**HOW TO COMPLETE THIS TASK**.
Below are some records; copy each line in them that contains "qword".

**DATA LISTING**.
┄┄┄┄┄┄┄┄┄┄
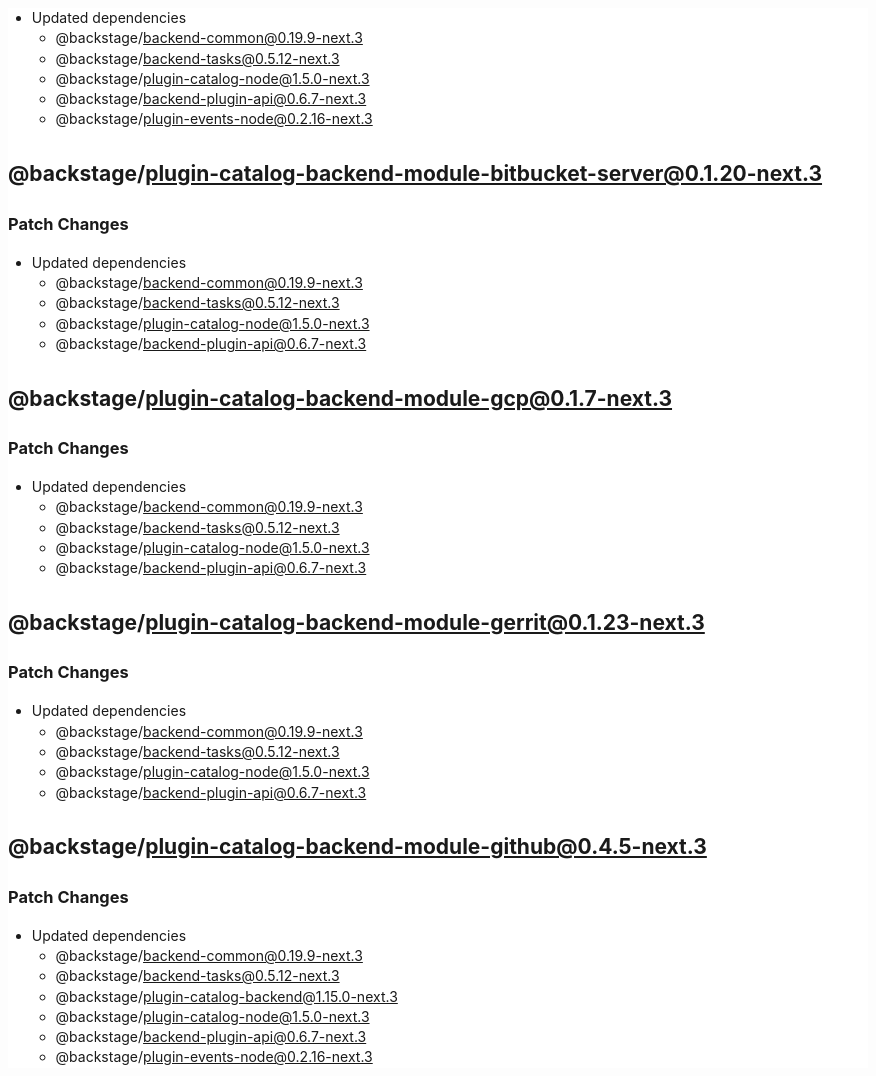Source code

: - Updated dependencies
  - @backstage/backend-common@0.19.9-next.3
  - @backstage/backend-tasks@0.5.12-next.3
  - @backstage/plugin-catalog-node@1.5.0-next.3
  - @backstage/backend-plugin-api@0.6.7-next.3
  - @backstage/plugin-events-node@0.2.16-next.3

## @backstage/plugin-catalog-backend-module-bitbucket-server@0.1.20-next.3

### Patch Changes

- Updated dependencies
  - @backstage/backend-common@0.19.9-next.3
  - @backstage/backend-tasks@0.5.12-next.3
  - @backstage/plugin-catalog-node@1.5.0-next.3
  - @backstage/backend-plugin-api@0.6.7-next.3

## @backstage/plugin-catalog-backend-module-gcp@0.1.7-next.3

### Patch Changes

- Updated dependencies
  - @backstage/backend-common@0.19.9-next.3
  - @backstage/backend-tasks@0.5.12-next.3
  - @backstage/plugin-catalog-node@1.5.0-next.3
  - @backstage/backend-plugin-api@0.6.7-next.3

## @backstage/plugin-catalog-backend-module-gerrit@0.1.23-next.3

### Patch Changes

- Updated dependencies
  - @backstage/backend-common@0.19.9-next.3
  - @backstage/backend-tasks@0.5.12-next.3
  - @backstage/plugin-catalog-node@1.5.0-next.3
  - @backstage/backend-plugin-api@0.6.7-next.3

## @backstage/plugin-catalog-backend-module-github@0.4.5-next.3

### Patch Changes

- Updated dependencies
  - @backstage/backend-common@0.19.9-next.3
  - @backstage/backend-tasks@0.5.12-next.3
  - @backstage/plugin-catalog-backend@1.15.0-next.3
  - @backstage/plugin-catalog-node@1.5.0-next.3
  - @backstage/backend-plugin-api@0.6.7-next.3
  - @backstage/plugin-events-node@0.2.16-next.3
┄┄┄┄┄┄┄┄┄┄
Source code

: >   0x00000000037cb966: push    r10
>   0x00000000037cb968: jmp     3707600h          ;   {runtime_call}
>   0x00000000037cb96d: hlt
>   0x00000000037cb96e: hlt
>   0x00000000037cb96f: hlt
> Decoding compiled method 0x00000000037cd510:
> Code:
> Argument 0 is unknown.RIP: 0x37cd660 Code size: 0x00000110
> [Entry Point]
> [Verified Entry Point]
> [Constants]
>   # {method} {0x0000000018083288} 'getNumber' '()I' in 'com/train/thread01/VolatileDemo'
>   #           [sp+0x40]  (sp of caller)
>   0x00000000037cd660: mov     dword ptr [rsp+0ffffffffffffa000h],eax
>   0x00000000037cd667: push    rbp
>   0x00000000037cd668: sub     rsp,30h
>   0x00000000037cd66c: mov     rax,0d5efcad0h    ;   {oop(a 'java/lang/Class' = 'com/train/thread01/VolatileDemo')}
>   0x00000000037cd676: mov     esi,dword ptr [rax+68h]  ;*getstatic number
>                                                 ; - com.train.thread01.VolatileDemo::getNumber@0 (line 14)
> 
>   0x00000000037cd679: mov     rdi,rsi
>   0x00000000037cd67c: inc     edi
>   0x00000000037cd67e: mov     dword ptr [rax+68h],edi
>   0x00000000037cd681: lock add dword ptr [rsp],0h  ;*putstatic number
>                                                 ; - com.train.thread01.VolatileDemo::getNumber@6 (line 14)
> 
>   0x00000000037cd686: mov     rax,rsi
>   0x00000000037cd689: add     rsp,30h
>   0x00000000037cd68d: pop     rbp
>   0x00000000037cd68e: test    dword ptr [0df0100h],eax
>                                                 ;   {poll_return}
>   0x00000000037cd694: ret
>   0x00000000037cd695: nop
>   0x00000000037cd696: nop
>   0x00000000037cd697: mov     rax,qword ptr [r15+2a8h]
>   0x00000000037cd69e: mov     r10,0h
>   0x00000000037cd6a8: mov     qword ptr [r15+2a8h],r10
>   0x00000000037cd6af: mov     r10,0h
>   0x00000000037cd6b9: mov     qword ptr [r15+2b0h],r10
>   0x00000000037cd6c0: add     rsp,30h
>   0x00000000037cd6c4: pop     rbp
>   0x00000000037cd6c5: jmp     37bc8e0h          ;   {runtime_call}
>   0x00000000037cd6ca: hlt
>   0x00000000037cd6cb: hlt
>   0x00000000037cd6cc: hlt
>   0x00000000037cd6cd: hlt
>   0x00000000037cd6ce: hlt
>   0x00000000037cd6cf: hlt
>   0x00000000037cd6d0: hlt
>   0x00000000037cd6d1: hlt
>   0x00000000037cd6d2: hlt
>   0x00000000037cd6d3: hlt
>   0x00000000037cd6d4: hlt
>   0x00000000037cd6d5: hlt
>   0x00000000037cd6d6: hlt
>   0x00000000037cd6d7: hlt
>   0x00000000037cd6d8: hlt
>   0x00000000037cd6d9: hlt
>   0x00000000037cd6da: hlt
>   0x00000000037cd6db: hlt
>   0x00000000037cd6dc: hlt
┄┄┄┄┄┄┄┄┄┄
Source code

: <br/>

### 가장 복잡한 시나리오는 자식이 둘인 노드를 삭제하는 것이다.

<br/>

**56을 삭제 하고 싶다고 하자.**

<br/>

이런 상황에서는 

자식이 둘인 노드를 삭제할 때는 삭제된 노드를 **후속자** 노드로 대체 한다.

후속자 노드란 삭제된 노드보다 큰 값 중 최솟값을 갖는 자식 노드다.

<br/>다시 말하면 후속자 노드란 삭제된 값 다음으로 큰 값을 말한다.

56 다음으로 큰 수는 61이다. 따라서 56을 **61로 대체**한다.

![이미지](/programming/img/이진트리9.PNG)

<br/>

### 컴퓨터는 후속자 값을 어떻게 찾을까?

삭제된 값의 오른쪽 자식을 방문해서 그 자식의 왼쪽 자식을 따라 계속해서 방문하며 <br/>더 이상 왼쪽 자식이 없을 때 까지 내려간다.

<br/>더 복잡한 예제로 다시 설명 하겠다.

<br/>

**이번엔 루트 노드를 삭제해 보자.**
┄┄┄┄┄┄┄┄┄┄
**WRITTEN SOLUTION**.
>   0x00000000037cd697: mov     rax,qword ptr [r15+2a8h]
>   0x00000000037cd6a8: mov     qword ptr [r15+2a8h],r10
>   0x00000000037cd6b9: mov     qword ptr [r15+2b0h],r10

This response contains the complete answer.